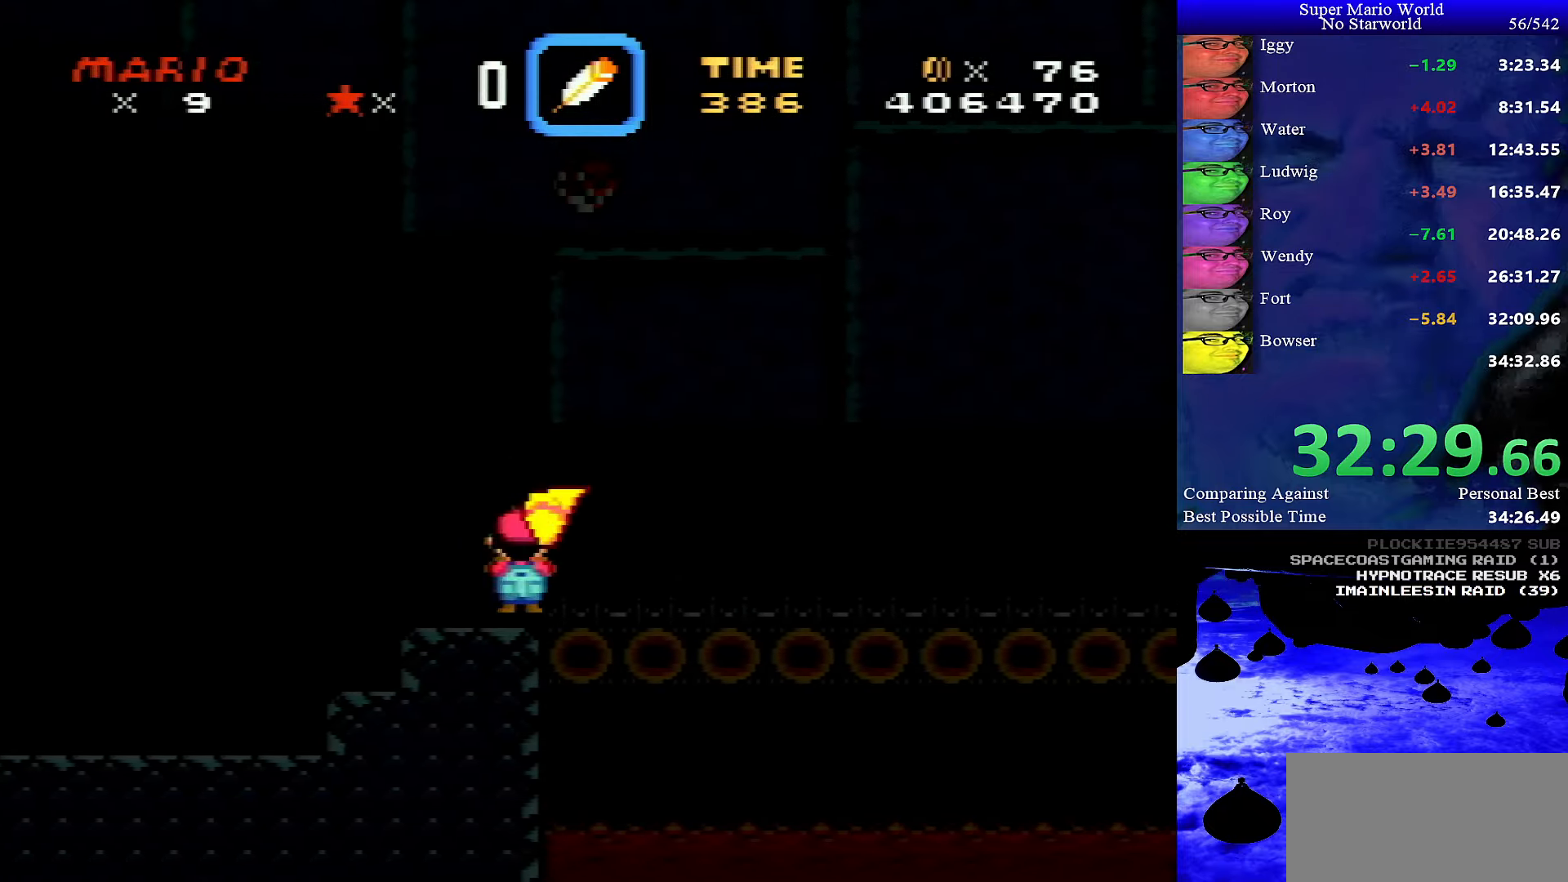
{"buttons": ["X", "DPAD_RIGHT"], "events": []}
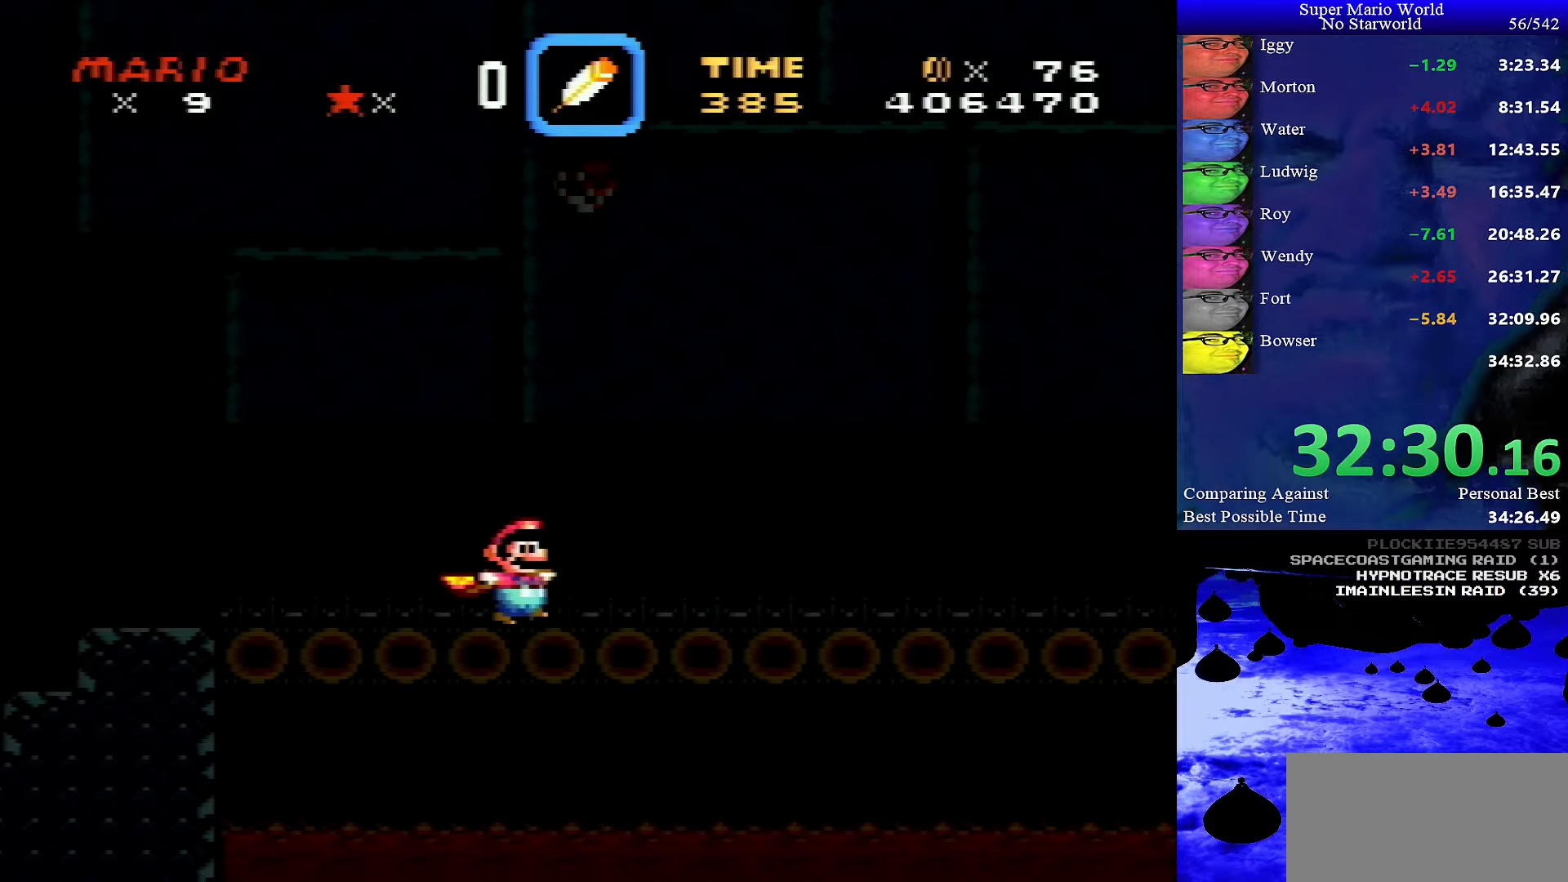
{"buttons": ["X", "DPAD_RIGHT"], "events": []}
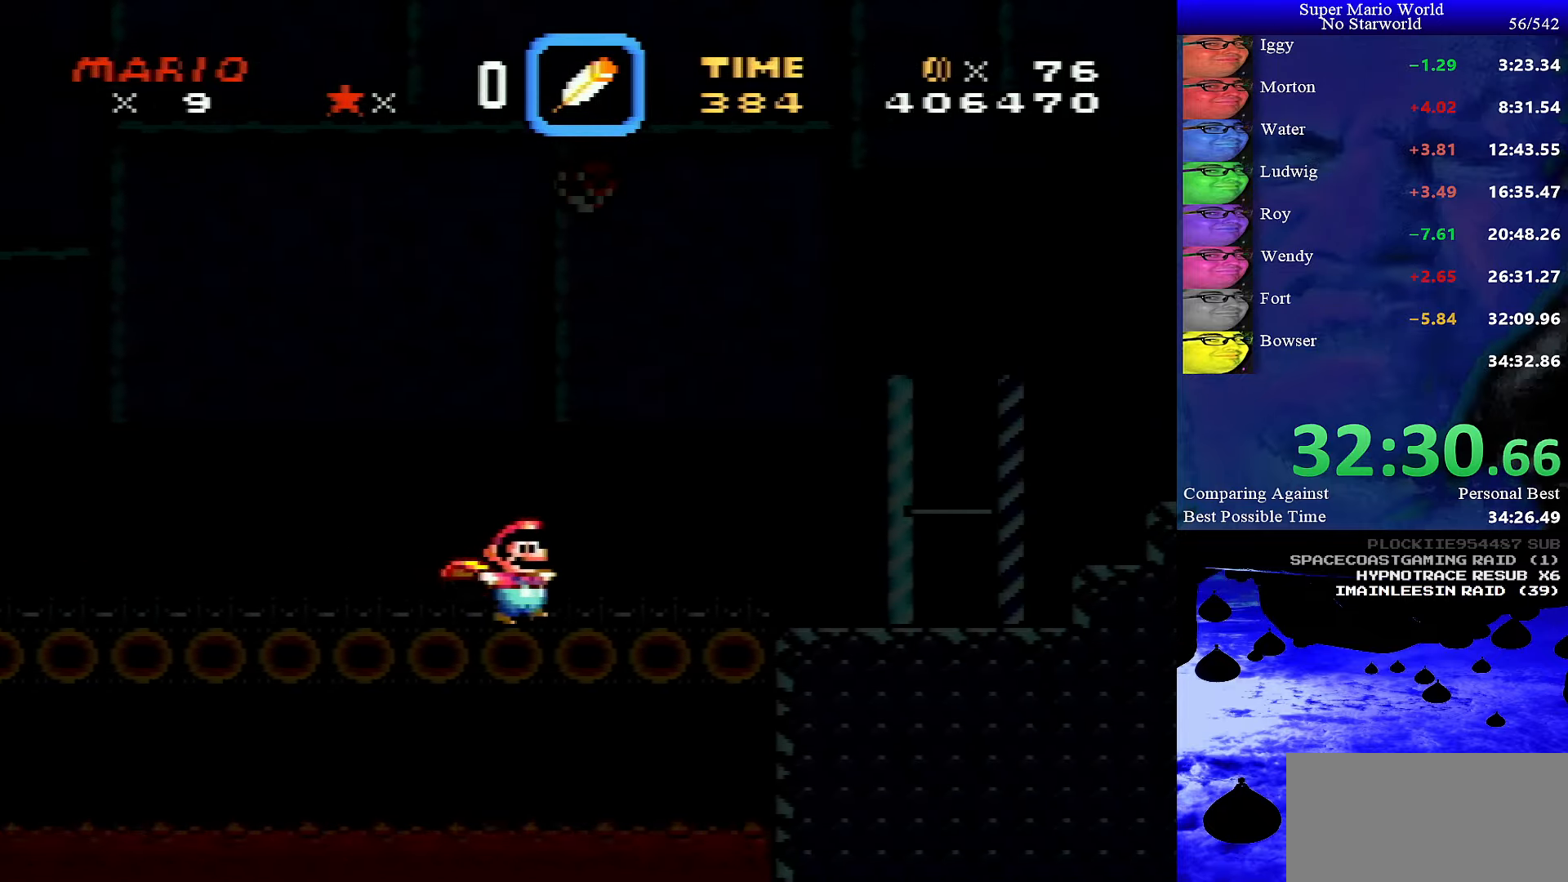
{"buttons": ["X", "DPAD_RIGHT"], "events": [[266, "A", "down"], [383, "A", "up"]]}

***

> [Required action]:
All of the lines above must be printed again exactly, and no picture may appear in the copy.

> [Result of the exercise]:
{"buttons": ["X", "DPAD_RIGHT"], "events": []}
{"buttons": ["X", "DPAD_RIGHT"], "events": []}
{"buttons": ["X", "DPAD_RIGHT"], "events": [[266, "A", "down"], [383, "A", "up"]]}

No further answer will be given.